Given passage –
__________

And on the folklore side of things, tales of people meeting sinister black-clad men in the countryside were not unusual in Medieval times.  The most famous one I can think of is the legend that Old Mother Shipton – the prophetess of Knaresborough, Yorkshire – was conceived when her mother met a mysterious Man In Black in the woods.  The Devil was also sometimes referred to as “the black man”.  This was nothing whatsoever to do with skin colour, but more for his invariable taste in black clothes.  Likewise Burgot’s claim that Moyset’s hands were cold, is similar to witches who said the Devil’s semen was icy-cold.

These days we have the modern version of the tales, with UFO witnesses claiming to have had disturbing visitations from The Men In Black.  Bizarre though MIB cases undoubtedly are, I’ve yet to come across one which has either a sexual element, or involves the witnesses turning into savage wolves.   Let’s hope not anyway.

ADDENDUM: the strong religious element to the case has also to be taken into consideration.  The early 16th century was a time of huge religious turbulence.  The almighty Catholic Church, which had held sway for centuries, was facing serious competition from the Protestant.  It was the time of Martin Luther, and in England, under King Henry VIII, things were steadily brewing towards the Reformation.  The area of Poligny would also have been in the thick of religious dissension.  The men here were tried by a Catholic priest, and Verdun confessed his crimes after undergoing torture.  It’s a curious aspect of the case that part of Burgot’s deal with Moyset was that he didn’t seem to be barred from church completely, but was only to go in after the Mass had been conducted. (Surely the Devil would have wanted him to stay clear completely?)  Could the three men have been the victims of a holy frame-up?  After all this time it is impossible to say, but certainly these days we wouldn’t give much credence to confessions extracted under torture.

__________

Dataset content –
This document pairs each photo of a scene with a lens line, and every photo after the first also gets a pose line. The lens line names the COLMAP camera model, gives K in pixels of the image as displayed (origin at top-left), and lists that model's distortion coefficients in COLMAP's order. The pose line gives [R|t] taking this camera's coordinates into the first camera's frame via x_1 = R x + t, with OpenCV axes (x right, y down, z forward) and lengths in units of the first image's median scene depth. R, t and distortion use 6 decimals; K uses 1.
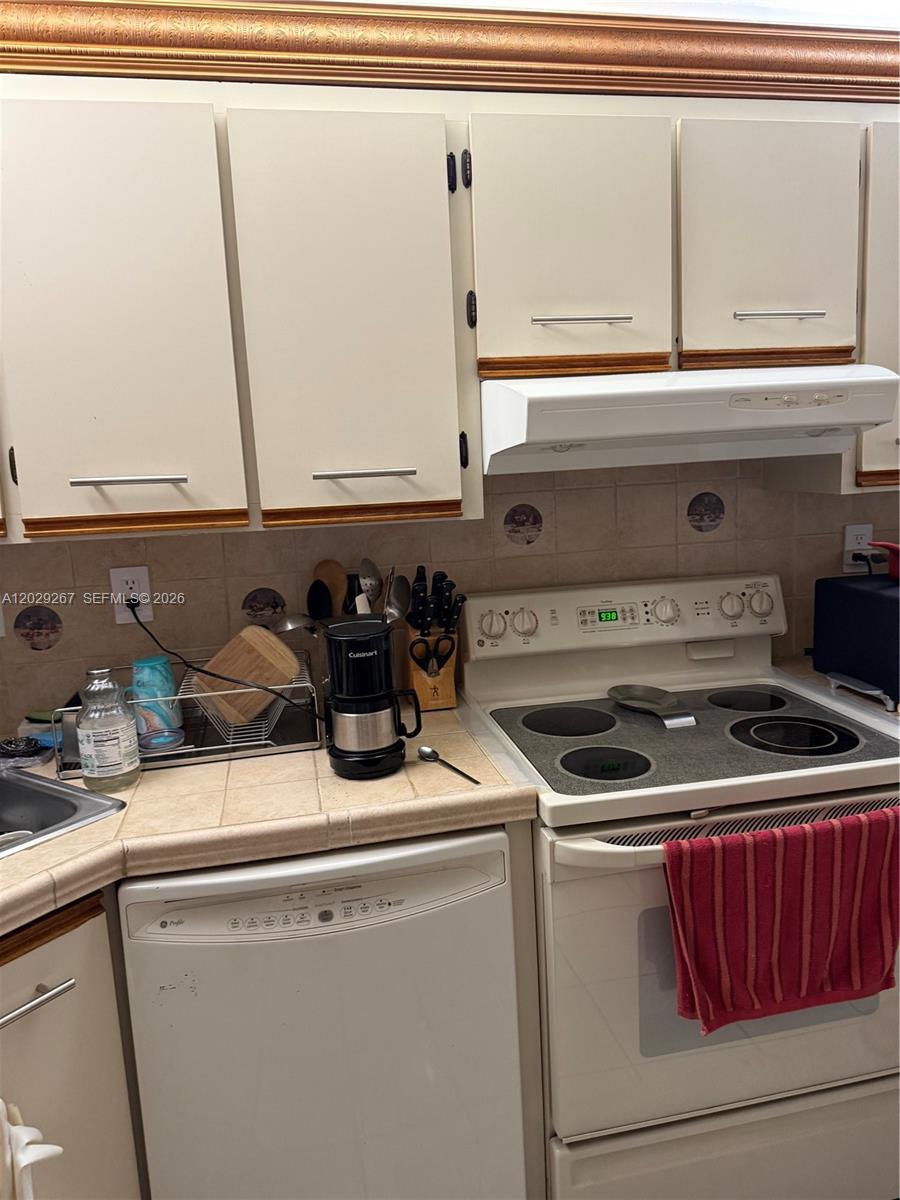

__________

Tasks to carry out –
- A) Answer these about the passage on the Poligny case, one line each:
(i) Why was the Devil sometimes called "the black man"?
(ii) Which two things has the writer yet to find in any Men In Black case?
(iii) Who tried the men, and what happened to Verdun before he confessed?
- B) In one to three sentences, explain why the passage on the Poligny case says the religious element of the case has to be considered.
- C) Reproduce the part of the passage on the Poligny case that begins at the words "These days we have" and stops after "hope not anyway.".

Response list –
- A)
(i) Because of his invariable taste in black clothes, not skin color.
(ii) A sexual element, or the witnesses turning into savage wolves.
(iii) A Catholic priest tried them, and Verdun underwent torture before confessing.

- B) The early 16th century was a time of huge religious turbulence. The Catholic Church faced serious competition from the Protestants, and the Poligny area would have been in the thick of that dissension. The men were also tried by a Catholic priest, and Verdun confessed only after torture.

- C)
These days we have the modern version of the tales, with UFO witnesses claiming to have had disturbing visitations from The Men In Black.  Bizarre though MIB cases undoubtedly are, I’ve yet to come across one which has either a sexual element, or involves the witnesses turning into savage wolves.   Let’s hope not anyway.